● Instruction a
In the documentation on the Mee confidence interval, what is the default value of the conf.level argument?

● Provided text
● ● ● ●

Mee Confidence Interval for Difference in Proportions

Usage

ci_prop_diff_mee(x, by, conf.level = 0.95, delta = NULL, data = NULL)

Arguments

x: (binary/numeric/logical)
vector of a binary values, i.e. a logical vector, or numeric with values c(0, 1)
by: (string)
A character or factor vector with exactly two unique levels identifying the two groups to compare. Can also be a column name if a data frame provided in the data argument.
conf.level: (scalar numeric)
a scalar in (0,1) indicating the confidence level. Default is 0.95
delta: (numeric)
Optionally a single number or a vector of numbers between -1 and 1 (not inclusive) to set the difference between two groups under the null hypothesis. If provided, the function returns the test statistic and p-value under the delta hypothesis.
data: (data.frame)
Optional data frame containing the variables specified in x and by.

Value

A list containing the following components:

n: The number of responses for each group
N: The total number in each group
estimate: The point estimate of the difference in proportions (theta*)

● ● ● ●

● Recorded information
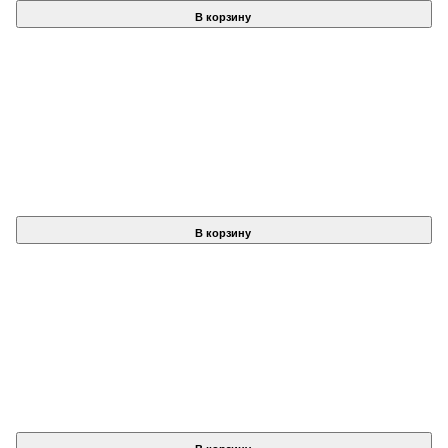
В корзину
В корзину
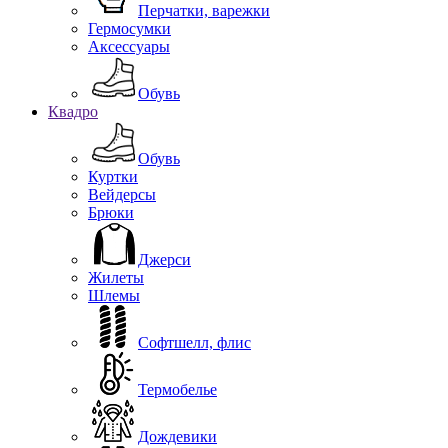
Перчатки, варежки
Гермосумки
Аксессуары
Обувь
Квадро
Обувь
Куртки
Вейдерсы
Брюки
Джерси
Жилеты
Шлемы
Софтшелл, флис
Термобелье
Дождевики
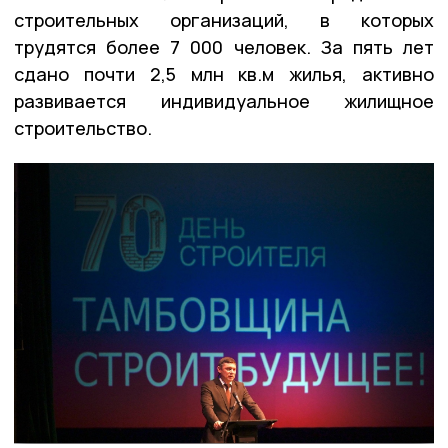
строительных организаций, в которых
трудятся более 7 000 человек. За пять лет
сдано почти 2,5 млн кв.м жилья, активно
развивается индивидуальное жилищное
строительство.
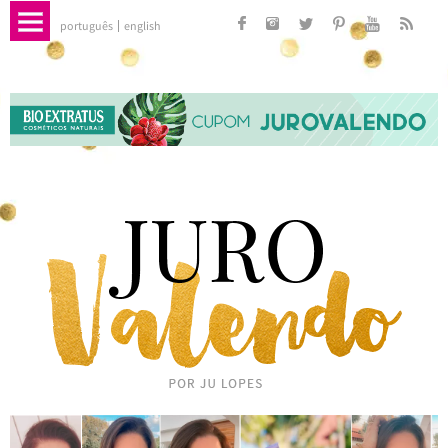
português
english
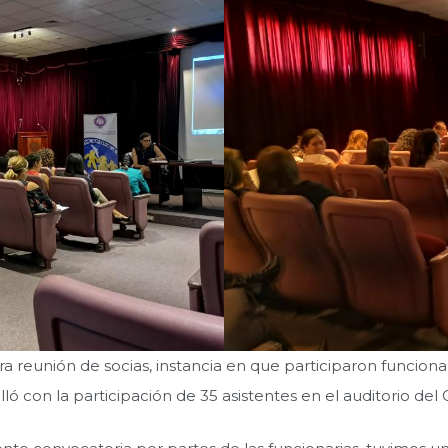
 reunión de socias, instancia en que participaron funcionari
ló con la participación de 35 asistentes en el auditorio del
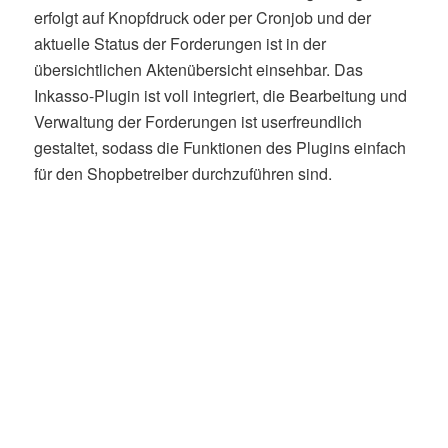
erfolgt auf Knopfdruck oder per Cronjob und der
aktuelle Status der Forderungen ist in der
übersichtlichen Aktenübersicht einsehbar. Das
Inkasso-Plugin ist voll integriert, die Bearbeitung und
Verwaltung der Forderungen ist userfreundlich
gestaltet, sodass die Funktionen des Plugins einfach
für den Shopbetreiber durchzuführen sind.
Bereits von unserem Service überzeugt.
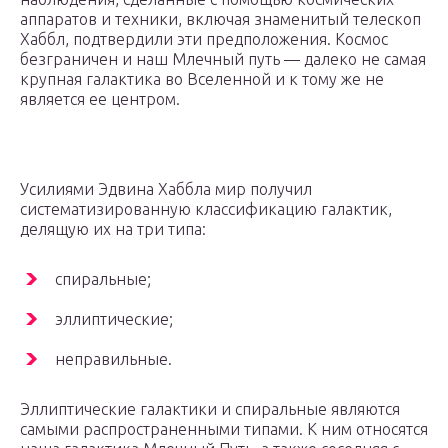
аппаратов и техники, включая знаменитый телескоп
Хаббл, подтвердили эти предположения. Космос
безграничен и наш Млечный путь — далеко не самая
крупная галактика во Вселенной и к тому же не
является ее центром.
Усилиями Эдвина Хаббла мир получил
систематизированную классификацию галактик,
делящую их на три типа:
спиральные;
эллиптические;
неправильные.
Эллиптические галактики и спиральные являются
самыми распространенными типами. К ним относятся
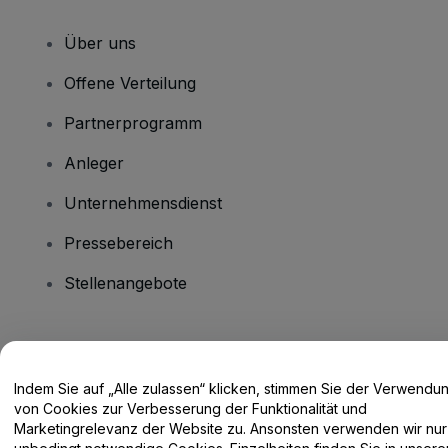
Über uns
Offene Verteilung
Partnerprogramm
Anleger
Unternehmensdienst
Pressebereich
Stellenangebote
Haben Sie Fragen?
Indem Sie auf „Alle zulassen“ klicken, stimmen Sie der Verwendu
Hilfe-Center / Kontakt
von Cookies zur Verbesserung der Funktionalität und
Marketingrelevanz der Website zu. Ansonsten verwenden wir nur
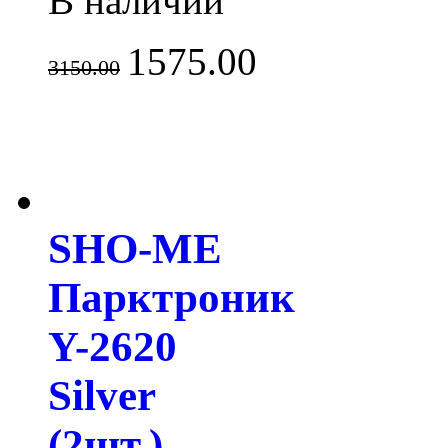
В наличии
1575.00
3150.00
SHO-ME
Парктроник
Y-2620
Silver
(2шт.)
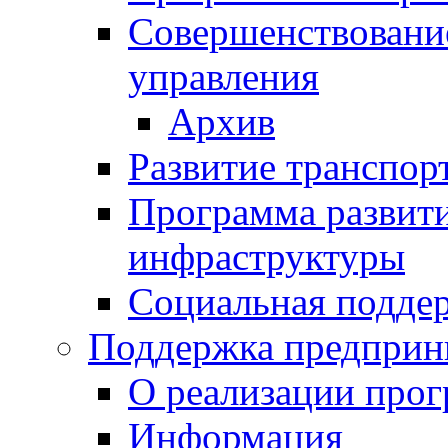
Совершенствовани
управления
Архив
Развитие транспор
Программа развит
инфраструктуры
Социальная подде
Поддержка предприн
О реализации про
Информация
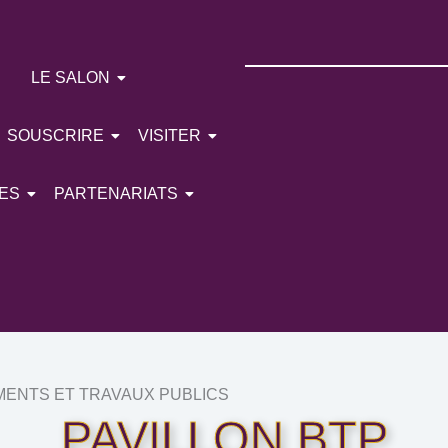
LE SALON
SOUSCRIRE
VISITER
ES
PARTENARIATS
MENTS ET TRAVAUX PUBLICS
PAVILLON BTP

● ● ● ●

● Instruction b
In the records, take the part that opens with the line containing "аппаратов и техники, включая" and runs through the end of the records, and write it out again with "Парктроник" replaced by "Парковочный датчик" and nothing else changed. Leave the pictures out of your answer.

● Task solution a
0.95

● Task solution b
аппаратов и техники, включая знаменитый телескоп
Хаббл, подтвердили эти предположения. Космос
безграничен и наш Млечный путь — далеко не самая
крупная галактика во Вселенной и к тому же не
является ее центром.
Усилиями Эдвина Хаббла мир получил
систематизированную классификацию галактик,
делящую их на три типа:
спиральные;
эллиптические;
неправильные.
Эллиптические галактики и спиральные являются
самыми распространенными типами. К ним относятся
Über uns
Offene Verteilung
Partnerprogramm
Anleger
Unternehmensdienst
Pressebereich
Stellenangebote
Haben Sie Fragen?
Indem Sie auf „Alle zulassen“ klicken, stimmen Sie der Verwendu
Hilfe-Center / Kontakt
von Cookies zur Verbesserung der Funktionalität und
Marketingrelevanz der Website zu. Ansonsten verwenden wir nur
В наличии
1575.00
3150.00
SHO-ME
Парковочный датчик
Y-2620
Silver
(2шт.)
Совершенствовани
управления
Архив
Развитие транспор
Программа развит
инфраструктуры
Социальная подде
Поддержка предприн
О реализации про
Информация
LE SALON
SOUSCRIRE
VISITER
ES
PARTENARIATS
MENTS ET TRAVAUX PUBLICS
PAVILLON BTP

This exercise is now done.